Proving the exact role of environmental factors in these problems will take time and research, but it would be easier to gather the necessary data on disease incidence and potential environmental causes if we had a Nationwide Health Tracking System such as the one that Senator Harry Reid and I have called for in legislation introduced earlier this year.

 

We cannot sit back and allow our children to be hurt by the schools that are supposed to help them to become the leaders of tomorrow. 

 

While we have taken some important steps towards making our schools healthier and safer, there is still much work to be done. 

 

That is why I fought to get important provisions included in the No Child Left Behind Act – including a study by the Department of Education on the link between unhealthy school environments and student achievement.  The results of this study will clarify the impact that environmental factors have on the cognitive and emotional development of students.   
I have made multiple requests to obtain a status report on this study, and I have received assurances that the study is on schedule and that results will be available in July of 2003.  I intend to make certain that the Secretary provides these desperately needed results to us as soon as possible, so that we may take appropriate action.

• _Information shown_

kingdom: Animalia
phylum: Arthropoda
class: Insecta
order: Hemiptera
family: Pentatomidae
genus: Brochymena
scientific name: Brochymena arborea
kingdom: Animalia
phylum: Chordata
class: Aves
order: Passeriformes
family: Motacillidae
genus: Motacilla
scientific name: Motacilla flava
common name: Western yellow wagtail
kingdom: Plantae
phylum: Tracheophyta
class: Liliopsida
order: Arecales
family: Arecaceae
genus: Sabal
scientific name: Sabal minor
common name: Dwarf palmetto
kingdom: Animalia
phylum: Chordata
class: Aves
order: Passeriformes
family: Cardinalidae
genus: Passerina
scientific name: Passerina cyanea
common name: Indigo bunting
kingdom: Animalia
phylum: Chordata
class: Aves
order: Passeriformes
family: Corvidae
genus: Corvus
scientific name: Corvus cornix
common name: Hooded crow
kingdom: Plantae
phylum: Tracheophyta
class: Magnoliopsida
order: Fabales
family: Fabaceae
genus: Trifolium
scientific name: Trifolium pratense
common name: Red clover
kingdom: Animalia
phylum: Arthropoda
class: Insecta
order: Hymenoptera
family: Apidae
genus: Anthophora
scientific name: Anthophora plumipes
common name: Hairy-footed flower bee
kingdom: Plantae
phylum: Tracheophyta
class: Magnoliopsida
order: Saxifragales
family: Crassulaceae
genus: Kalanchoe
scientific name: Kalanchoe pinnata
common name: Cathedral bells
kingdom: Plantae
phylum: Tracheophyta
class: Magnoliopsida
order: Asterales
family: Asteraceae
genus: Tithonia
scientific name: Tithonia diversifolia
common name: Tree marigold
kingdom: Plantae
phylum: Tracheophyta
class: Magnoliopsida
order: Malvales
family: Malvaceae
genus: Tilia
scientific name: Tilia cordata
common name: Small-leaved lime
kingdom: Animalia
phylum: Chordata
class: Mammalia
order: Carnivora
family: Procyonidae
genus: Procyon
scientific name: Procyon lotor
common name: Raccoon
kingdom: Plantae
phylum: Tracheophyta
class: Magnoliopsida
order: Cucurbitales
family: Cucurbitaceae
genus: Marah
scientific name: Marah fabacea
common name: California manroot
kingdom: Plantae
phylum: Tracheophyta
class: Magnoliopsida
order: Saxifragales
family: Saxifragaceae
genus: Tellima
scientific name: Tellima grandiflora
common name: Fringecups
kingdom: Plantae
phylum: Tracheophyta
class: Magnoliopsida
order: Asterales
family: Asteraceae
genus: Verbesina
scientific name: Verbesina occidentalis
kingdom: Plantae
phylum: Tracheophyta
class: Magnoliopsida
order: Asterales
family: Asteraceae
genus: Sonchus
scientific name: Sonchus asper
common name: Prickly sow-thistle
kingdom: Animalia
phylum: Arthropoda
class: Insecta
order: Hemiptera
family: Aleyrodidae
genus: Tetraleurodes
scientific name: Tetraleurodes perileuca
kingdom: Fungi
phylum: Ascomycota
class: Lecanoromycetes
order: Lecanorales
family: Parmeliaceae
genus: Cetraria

• _Action item 1_
Using the passage on unhealthy school environments, answer these questions:
(a) Which senator joined the writer in calling for a Nationwide Health Tracking System?
(b) Which act did the writer fight to get provisions included in?
(c) When are the study's results expected to be available?
• _Action item 2_
Decide whether each statement agrees with the passage on unhealthy school environments. Give yes or no with the deciding words.
(a) The study on school environments and student achievement is being done by the Department of Health.
(b) The writer has been assured that the study is on schedule.
(c) The tracking system legislation was introduced last year.
• _Action item 3_
Translate this sentence from the passage on unhealthy school environments into Spanish: "We cannot sit back and allow our children to be hurt by the schools that are supposed to help them to become the leaders of tomorrow."

• _Written solution 1_
(a) Senator Harry Reid
(b) The No Child Left Behind Act
(c) July of 2003

• _Written solution 2_
(a) No: "a study by the Department of Education on the link between unhealthy school environments and student achievement"
(b) Yes: "I have received assurances that the study is on schedule"
(c) No: "in legislation introduced earlier this year"

• _Written solution 3_
No podemos quedarnos de brazos cruzados y permitir que nuestros hijos se vean perjudicados por las escuelas que se supone deben ayudarlos a convertirse en los líderes del mañana.